Ann Intern Med. 2022 Aug 2. doi: 10.7326/M22-0160. Online ahead of print.
BACKGROUND: Despite high prevalence rates of obesity in the United States, no clinical guidelines exist for obesity prevention in midlife women who commonly experience weight gain.
PURPOSE: To evaluate evidence on the effectiveness and harms of behavioral interventions to reduce weight gain and improve health outcomes for women aged 40 to 60 years without obesity.
DATA SOURCES: English-language searches of Ovid MEDLINE, Cochrane Central Register of Controlled Trials, and Cochrane Database of Systematic Reviews (inception to 26 October 2021); ClinicalTrials.gov (October 2021); and reference lists of studies and reviews.
STUDY SELECTION: Randomized controlled trials (RCTs) enrolling predominantly midlife women comparing behavioral interventions to prevent weight gain with control groups and reporting health outcomes and potential harms.
DATA EXTRACTION: Dual extraction and quality assessment of individual studies.
DATA SYNTHESIS: Seven RCTs in 12 publications (n = 51 638) were included.
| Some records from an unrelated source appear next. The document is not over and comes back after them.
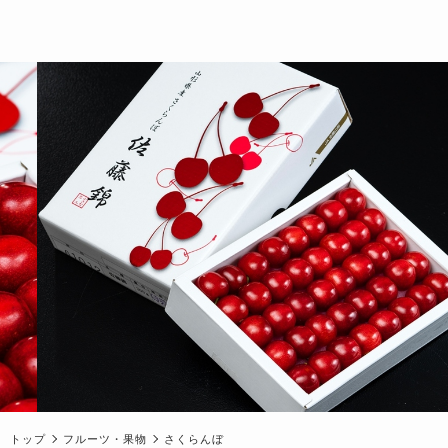
トップ
フルーツ・果物
さくらんぼ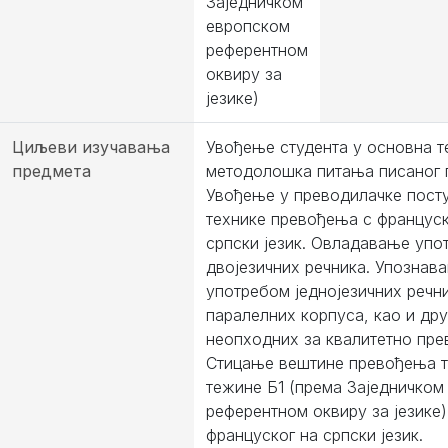
Заједничком
европском
референтном
оквиру за
језике)
Циљеви изучавања
Увођење студента у основна т
предмета
методолошка питања писаног 
Увођење у преводилачке посту
технике превођења с француск
српски језик. Овладавање упо
двојезичних речника. Упознав
употребом једнојезичних речн
паралелних корпуса, као и др
неопходних за квалитетно пре
Стицање вештине превођења т
тежине Б1 (према Заједничком
референтном оквиру за језике)
француског на српски језик.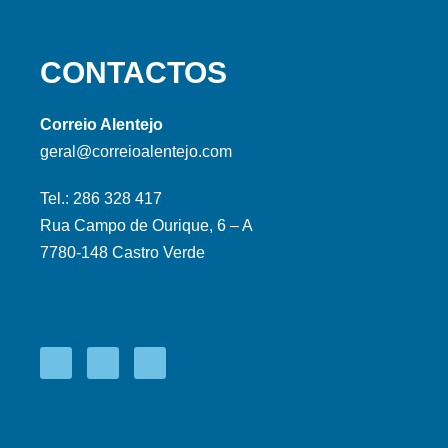
CONTACTOS
Correio Alentejo
geral@correioalentejo.com
Tel.: 286 328 417
Rua Campo de Ourique, 6 – A
7780-148 Castro Verde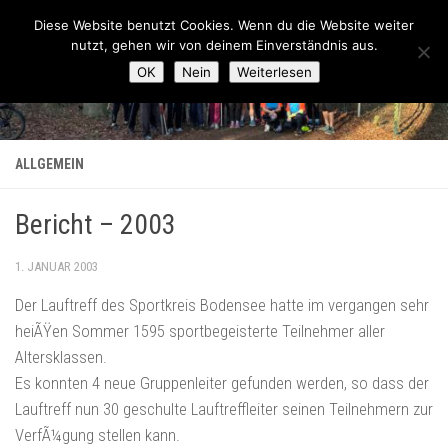
Lauftreff-FN
Diese Website benutzt Cookies. Wenn du die Website weiter
Zum Inhalt springen
nutzt, gehen wir von deinem Einverständnis aus.
OK
Nein
Weiterlesen
ALLGEMEIN
Bericht – 2003
1. JANUAR 2003
Der Lauftreff des Sportkreis Bodensee hatte im vergangen sehr
heiÃŸen Sommer 1595 sportbegeisterte Teilnehmer aller
Altersklassen.
Es konnten 4 neue Gruppenleiter gefunden werden, so dass der
Lauftreff nun 30 geschulte Lauftreffleiter seinen Teilnehmern zur
VerfÃ¼gung stellen kann.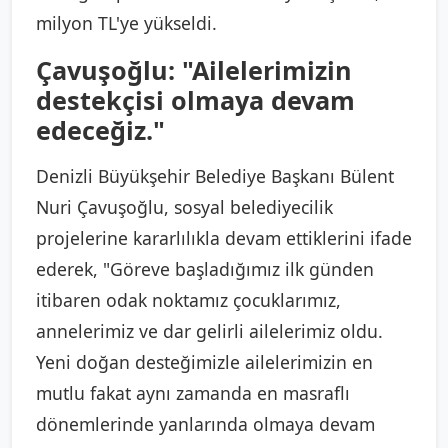
milyon TL'ye yükseldi.
Çavuşoğlu: "Ailelerimizin
destekçisi olmaya devam
edeceğiz."
Denizli Büyükşehir Belediye Başkanı Bülent
Nuri Çavuşoğlu, sosyal belediyecilik
projelerine kararlılıkla devam ettiklerini ifade
ederek, "Göreve başladığımız ilk günden
itibaren odak noktamız çocuklarımız,
annelerimiz ve dar gelirli ailelerimiz oldu.
Yeni doğan desteğimizle ailelerimizin en
mutlu fakat aynı zamanda en masraflı
dönemlerinde yanlarında olmaya devam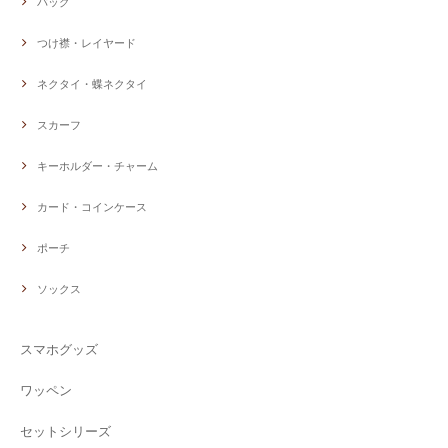
バッグ
つけ襟・レイヤード
ネクタイ・蝶ネクタイ
スカーフ
キーホルダー・チャーム
カード・コインケース
ポーチ
ソックス
スマホグッズ
ワッペン
セットシリーズ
Four RCTs showed statistically significant favorable differences in weight change for counseling interventions versus control groups (mean difference of weight change, -0.87 to -2.5 kg), whereas 1 trial of counseling and 2 trials of exercise showed no differences; 1 of 2 RCTs reported improved quality-of-life measures. Interventions did not increase measures of depression or stress in 1 trial; self-reported falls (37% vs. 29%; P < 0.001) and injuries (19% vs. 14%; P = 0.03) were higher with exercise counseling in 1 trial.
LIMITATION: Trials were generally small, heterogeneous, and lacked data on harms, long-term health outcomes, and specific patient populations.
CONCLUSION: Counseling interventions to prevent weight gain in women during midlife may result in modest differences in weight change without causing important harms. More research is needed to determine optimal content, frequency, length, and number of sessions required and should include additional patient populations.
PRIMARY FUNDING SOURCE: Health Resources and Services Administration.